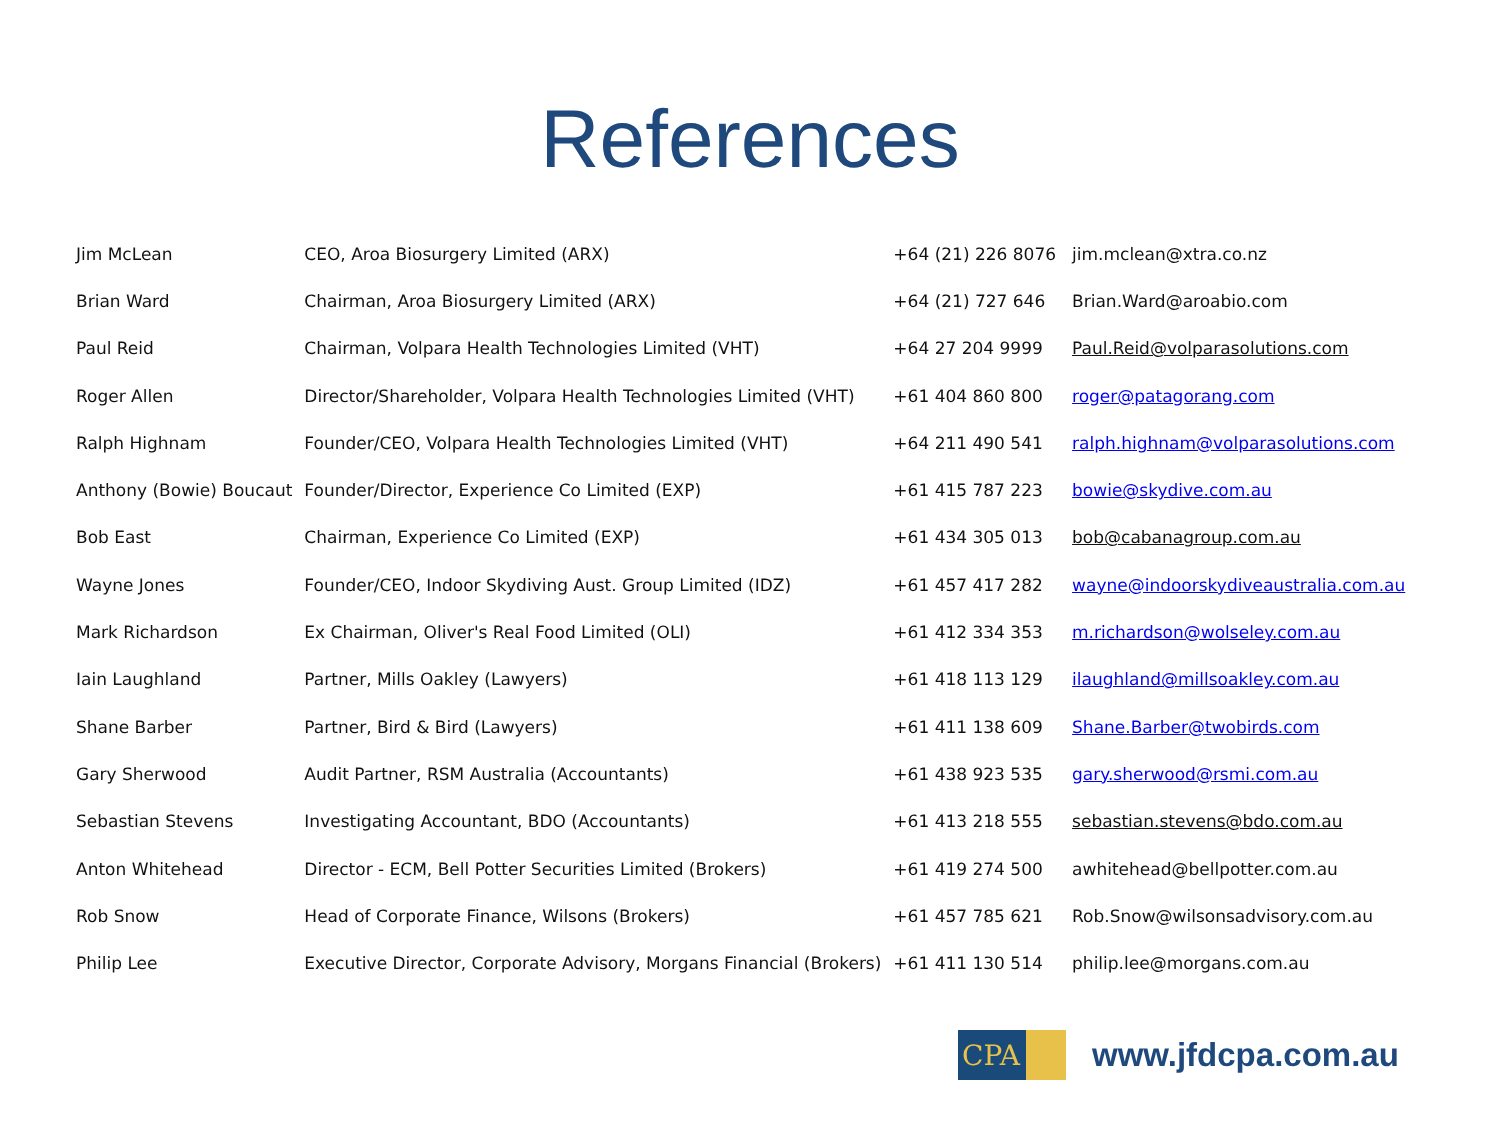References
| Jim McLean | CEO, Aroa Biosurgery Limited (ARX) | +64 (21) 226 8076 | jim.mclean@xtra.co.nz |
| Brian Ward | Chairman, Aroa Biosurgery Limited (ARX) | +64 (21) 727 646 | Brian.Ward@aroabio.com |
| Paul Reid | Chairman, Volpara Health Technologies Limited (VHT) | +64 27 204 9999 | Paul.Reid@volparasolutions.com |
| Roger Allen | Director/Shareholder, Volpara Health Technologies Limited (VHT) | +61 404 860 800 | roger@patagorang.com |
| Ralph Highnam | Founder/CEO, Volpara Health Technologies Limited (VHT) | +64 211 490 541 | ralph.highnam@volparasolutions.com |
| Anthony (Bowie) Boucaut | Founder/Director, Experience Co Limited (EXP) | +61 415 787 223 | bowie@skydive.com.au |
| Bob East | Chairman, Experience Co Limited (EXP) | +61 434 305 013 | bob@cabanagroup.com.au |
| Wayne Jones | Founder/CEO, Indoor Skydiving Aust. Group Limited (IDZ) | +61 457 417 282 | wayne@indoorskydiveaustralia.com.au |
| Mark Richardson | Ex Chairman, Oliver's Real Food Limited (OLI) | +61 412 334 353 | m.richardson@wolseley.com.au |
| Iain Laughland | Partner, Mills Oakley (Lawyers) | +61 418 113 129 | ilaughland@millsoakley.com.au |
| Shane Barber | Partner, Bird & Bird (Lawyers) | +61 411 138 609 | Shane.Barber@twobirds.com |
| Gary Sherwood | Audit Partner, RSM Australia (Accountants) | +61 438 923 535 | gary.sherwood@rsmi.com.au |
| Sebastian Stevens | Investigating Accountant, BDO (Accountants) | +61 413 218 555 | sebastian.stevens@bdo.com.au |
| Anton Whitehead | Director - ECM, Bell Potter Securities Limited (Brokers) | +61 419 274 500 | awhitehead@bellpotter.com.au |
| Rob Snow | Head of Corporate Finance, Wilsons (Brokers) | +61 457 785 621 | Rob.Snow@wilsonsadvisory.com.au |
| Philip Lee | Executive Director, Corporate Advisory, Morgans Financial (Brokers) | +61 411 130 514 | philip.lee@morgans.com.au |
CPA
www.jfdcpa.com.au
§
# [Task requirements]
Everything above except the pictures needs to be reproduced exactly.

# [Response to the task]
References
| Jim McLean | CEO, Aroa Biosurgery Limited (ARX) | +64 (21) 226 8076 | jim.mclean@xtra.co.nz |
| Brian Ward | Chairman, Aroa Biosurgery Limited (ARX) | +64 (21) 727 646 | Brian.Ward@aroabio.com |
| Paul Reid | Chairman, Volpara Health Technologies Limited (VHT) | +64 27 204 9999 | Paul.Reid@volparasolutions.com |
| Roger Allen | Director/Shareholder, Volpara Health Technologies Limited (VHT) | +61 404 860 800 | roger@patagorang.com |
| Ralph Highnam | Founder/CEO, Volpara Health Technologies Limited (VHT) | +64 211 490 541 | ralph.highnam@volparasolutions.com |
| Anthony (Bowie) Boucaut | Founder/Director, Experience Co Limited (EXP) | +61 415 787 223 | bowie@skydive.com.au |
| Bob East | Chairman, Experience Co Limited (EXP) | +61 434 305 013 | bob@cabanagroup.com.au |
| Wayne Jones | Founder/CEO, Indoor Skydiving Aust. Group Limited (IDZ) | +61 457 417 282 | wayne@indoorskydiveaustralia.com.au |
| Mark Richardson | Ex Chairman, Oliver's Real Food Limited (OLI) | +61 412 334 353 | m.richardson@wolseley.com.au |
| Iain Laughland | Partner, Mills Oakley (Lawyers) | +61 418 113 129 | ilaughland@millsoakley.com.au |
| Shane Barber | Partner, Bird & Bird (Lawyers) | +61 411 138 609 | Shane.Barber@twobirds.com |
| Gary Sherwood | Audit Partner, RSM Australia (Accountants) | +61 438 923 535 | gary.sherwood@rsmi.com.au |
| Sebastian Stevens | Investigating Accountant, BDO (Accountants) | +61 413 218 555 | sebastian.stevens@bdo.com.au |
| Anton Whitehead | Director - ECM, Bell Potter Securities Limited (Brokers) | +61 419 274 500 | awhitehead@bellpotter.com.au |
| Rob Snow | Head of Corporate Finance, Wilsons (Brokers) | +61 457 785 621 | Rob.Snow@wilsonsadvisory.com.au |
| Philip Lee | Executive Director, Corporate Advisory, Morgans Financial (Brokers) | +61 411 130 514 | philip.lee@morgans.com.au |
CPA
www.jfdcpa.com.au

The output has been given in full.